Start of Supplied text

Earlier in Washington, Fleischer said that war was inevitable, "as a result of Saddam Hussein's failure to disarm and his possession of weapons of mass destruction."

Until his televised speech, Bush made no public appearances yesterday. In the West Wing, he met with military planners, presided at a meeting of the National Security Council, and sent formal notice to Congress that reliance on "further diplomatic and other peaceful means alone" would not suffice to counter "the continuing threat posed by Iraq."

And for the first time yesterday, his spokesman directly addressed the likelihood of US casualties during a war. Fleischer said the nation "ought to be prepared for the loss" of American lives, once the military effort begins.

"[The war] could be a matter of some duration," he warned. "We do not know."

Outside the White House, more than 25 protesters were arrested, part of a larger group of demonstrators that chanted, banged drums, and carried signs that read, "Stop the War on Iraq."

Bahrain made a last-ditch offer of exile for Hussein and his family. Bahrain's information minister, Nabil al-Hamer, said his country had made the offer "in a dignified manner that should not be seen as undermining Iraq's position and capabilities."

In the face of swirling sandstorms, US and British troops moved into the demilitarized zone along the Iraq-Kuwait border, wearing warm chemical suits in case of an attack from Iraq.

Deputy Prime Minister Tariq Aziz appeared at a news conference in Baghdad after rumors had swirled that he had defected or had been shot. Aziz said, "We were born in Iraq, and we will die in Iraq, either as martyrs, which is a great honor, or naturally."

Baghdad, a city of 6 million people that was bustling just days ago, had strikingly few people on the streets yesterday, as schools and businesses closed and most people stayed close to their homes.

Jaber Abboud, a 30-year-old shopkeeper, was one of a handful still reluctantly tending shop. "We've started counting hours since George Bush gave the ultimatum," Abboud said. "I am hoping to sell most of my goods today, so tomorrow I won't have to open. I will take the rest of them home, and we will eat them during the war."

In northern Iraq, Kurds continued to flee the cities for more remote mountain villages.

Local journalist Latif Fatih Faraj, 33, estimated that only 10,000 out of a population of 75,000 people remained in Chamchamal, on the front line between Kurdish-controlled northern Iraq and the rest of the country.

Aid workers in Jordan rushed to erect tents in two refugee camps on the border, each of which could shelter 20,000 Iraqis. Humanitarian agencies expect an initial influx of about 5,000 people, mostly foreign nationals living in Iraq, said Mohammad al-Hadid, head of Jordan's Red Crescent Society.

End of Supplied text

- What you are asked to do -
According to the Iraq war report, how many people did Latif Fatih Faraj estimate still remained in Chamchamal? The data that come next have no role here.

Start of Data provided

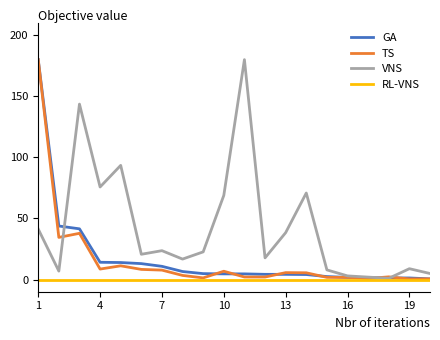

What is the greatest value displayed?

180.0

End of Data provided

- Answer below -
Only 10,000 out of a population of 75,000.